The health care landscape is rapidly changing, especially in rural/remote areas. To remain attractive to candidates, these rural/remote organizations need to not only reconsider the ways they recruit and retain staff, but also reconsider who can deliver that care (and how it’s delivered).

As telehealth becomes common for rural care, so will telecommuting

Rural/remote organizations have been at the forefront of the adoption of telehealth and virtual care. With the Covid-19 pandemic, these platforms have become common methods of care delivery. The question now is how to use telehealth as a recruitment and retention driver. Around the world, older and retired clinicians have shifted to telehealth roles: a model for retaining staff who are nearing retirement. Additionally, as the number of telehealth roles expand, so too will the opportunities for telecommuting, suggesting that recruitment pipelines will grow as well.

Will the ‘country doctor’ be replaced by the ‘country NP’?

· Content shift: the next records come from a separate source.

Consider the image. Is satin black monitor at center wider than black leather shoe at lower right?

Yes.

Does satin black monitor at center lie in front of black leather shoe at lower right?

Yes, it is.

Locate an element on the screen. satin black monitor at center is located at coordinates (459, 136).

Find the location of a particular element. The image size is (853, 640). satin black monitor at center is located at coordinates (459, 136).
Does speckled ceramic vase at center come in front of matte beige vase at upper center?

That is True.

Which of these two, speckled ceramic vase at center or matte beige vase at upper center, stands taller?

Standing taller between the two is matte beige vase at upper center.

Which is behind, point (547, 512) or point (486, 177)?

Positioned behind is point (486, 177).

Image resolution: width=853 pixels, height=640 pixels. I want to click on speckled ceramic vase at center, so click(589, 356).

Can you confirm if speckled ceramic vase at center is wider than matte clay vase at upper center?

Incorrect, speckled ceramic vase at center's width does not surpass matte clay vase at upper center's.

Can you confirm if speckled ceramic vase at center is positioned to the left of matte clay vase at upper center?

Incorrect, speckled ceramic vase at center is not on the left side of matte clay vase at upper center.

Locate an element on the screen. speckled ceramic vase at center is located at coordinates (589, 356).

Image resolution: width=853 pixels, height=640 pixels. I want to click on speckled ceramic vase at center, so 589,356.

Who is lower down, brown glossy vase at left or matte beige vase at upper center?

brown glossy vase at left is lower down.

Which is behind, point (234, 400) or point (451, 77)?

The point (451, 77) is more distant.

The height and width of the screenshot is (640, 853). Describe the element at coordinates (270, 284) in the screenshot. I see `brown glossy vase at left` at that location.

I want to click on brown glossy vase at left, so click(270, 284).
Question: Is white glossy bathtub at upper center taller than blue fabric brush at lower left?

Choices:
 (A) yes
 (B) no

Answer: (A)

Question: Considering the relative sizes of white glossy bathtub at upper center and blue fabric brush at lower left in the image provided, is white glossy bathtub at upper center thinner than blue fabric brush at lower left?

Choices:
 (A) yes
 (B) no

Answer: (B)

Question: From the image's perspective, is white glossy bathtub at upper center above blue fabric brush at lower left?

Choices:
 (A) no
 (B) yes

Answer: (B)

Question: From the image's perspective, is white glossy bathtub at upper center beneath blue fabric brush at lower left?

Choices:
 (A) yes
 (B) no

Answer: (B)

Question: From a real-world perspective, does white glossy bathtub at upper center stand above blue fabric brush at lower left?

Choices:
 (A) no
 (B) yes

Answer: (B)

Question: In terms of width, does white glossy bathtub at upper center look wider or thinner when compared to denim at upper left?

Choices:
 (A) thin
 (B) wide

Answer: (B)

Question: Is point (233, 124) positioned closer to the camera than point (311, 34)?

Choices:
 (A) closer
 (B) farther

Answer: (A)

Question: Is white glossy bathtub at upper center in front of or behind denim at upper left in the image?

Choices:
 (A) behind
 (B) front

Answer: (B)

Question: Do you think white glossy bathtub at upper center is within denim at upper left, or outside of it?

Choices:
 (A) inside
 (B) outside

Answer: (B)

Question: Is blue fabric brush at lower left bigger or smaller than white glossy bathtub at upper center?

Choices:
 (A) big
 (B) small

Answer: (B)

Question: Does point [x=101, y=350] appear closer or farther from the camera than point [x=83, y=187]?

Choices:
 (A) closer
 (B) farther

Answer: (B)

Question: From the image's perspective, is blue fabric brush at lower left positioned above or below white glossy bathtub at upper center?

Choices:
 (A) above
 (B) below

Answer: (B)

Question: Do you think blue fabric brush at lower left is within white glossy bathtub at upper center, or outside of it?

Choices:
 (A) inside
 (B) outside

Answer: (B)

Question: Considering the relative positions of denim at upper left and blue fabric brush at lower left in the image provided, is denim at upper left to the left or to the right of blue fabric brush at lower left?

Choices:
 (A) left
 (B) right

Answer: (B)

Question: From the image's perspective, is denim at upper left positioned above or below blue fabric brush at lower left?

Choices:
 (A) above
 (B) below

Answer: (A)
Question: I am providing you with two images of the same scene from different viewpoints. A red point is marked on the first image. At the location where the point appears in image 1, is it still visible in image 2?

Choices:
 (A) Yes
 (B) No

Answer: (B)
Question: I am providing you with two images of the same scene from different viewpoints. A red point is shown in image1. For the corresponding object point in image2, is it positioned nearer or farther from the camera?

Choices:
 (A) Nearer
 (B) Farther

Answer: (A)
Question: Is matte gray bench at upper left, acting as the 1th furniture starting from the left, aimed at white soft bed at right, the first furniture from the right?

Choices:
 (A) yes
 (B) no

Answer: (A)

The number of advanced practice providers has increased greatly in recent years. And as those numbers have grown, so has the role those clinicians play in care delivery. This change has been especially prominent in rural areas, with the share of nurse practitioners (NPs) in particular growing significantly. Rural/remote organizations need to consider how their overall workforce profile can change to incorporate new roles, as well as work with officials to expand scope of practice.